If you’re serious about investing, it’s worth asking the question “Is Intel in a position to compete with TMSC?” rather than just dumping all your money into an index.
If you’re serious about investing, it’s worth asking the question “Is Intel in a position to compete with TMSC?” rather than just dumping all your money into an index.
Unless you work in this sector and have detailed knowledge, youd be delusional to believe to be able to answer that question better than “the market” in general.

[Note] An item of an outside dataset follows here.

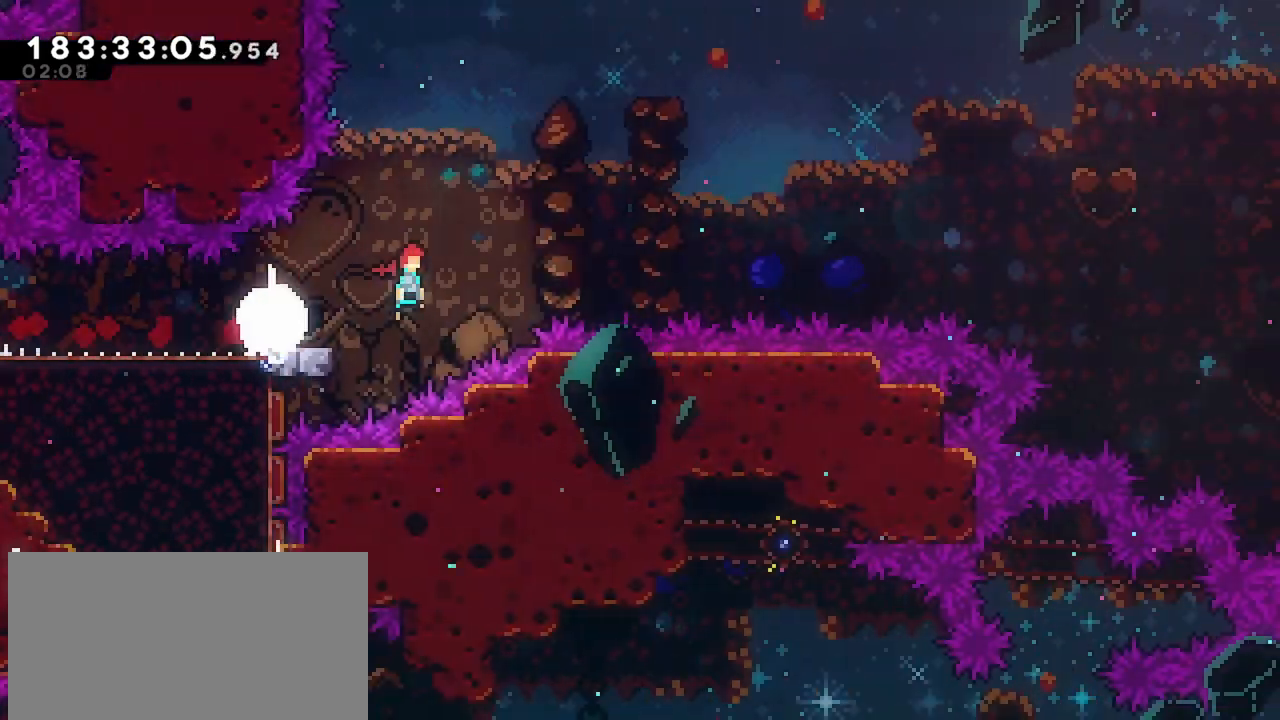
{"keys": ["jump", "right"], "events": []}
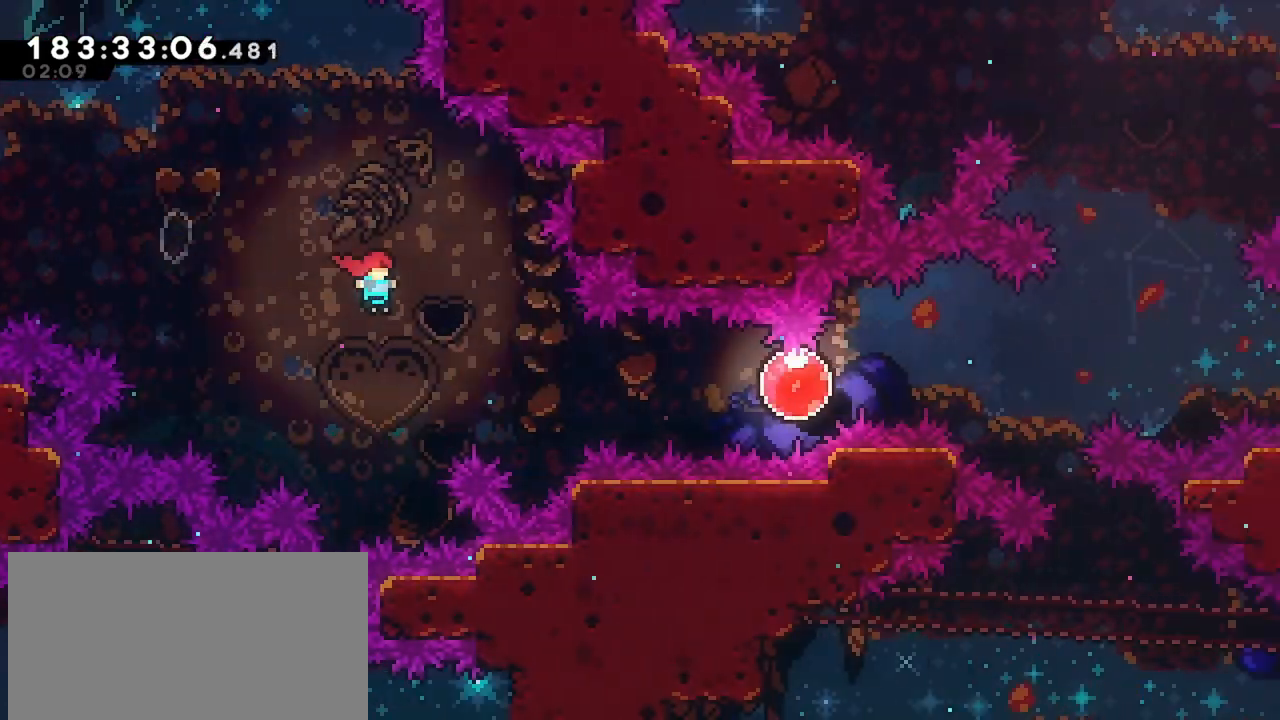
{"keys": ["right"], "events": [[150, "jump", "up"], [183, "dash", "down"], [383, "dash", "up"]]}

Also i’d say Palantir isnt as much of a secret tip but rather capitalizing on wanting to live under Fascism. If you dont want to live unser Fascism you should wish for Palantir to burn to the ground. This directly contradicts pumping money into them.
The scary thing is how much the stock market resembles pyramid schemes. Even if we are never going to eat our ice cream out of hats, if everyone believes we will, then ICRHAT stock will go through the roof and many of those investors are rewarded for their delusion.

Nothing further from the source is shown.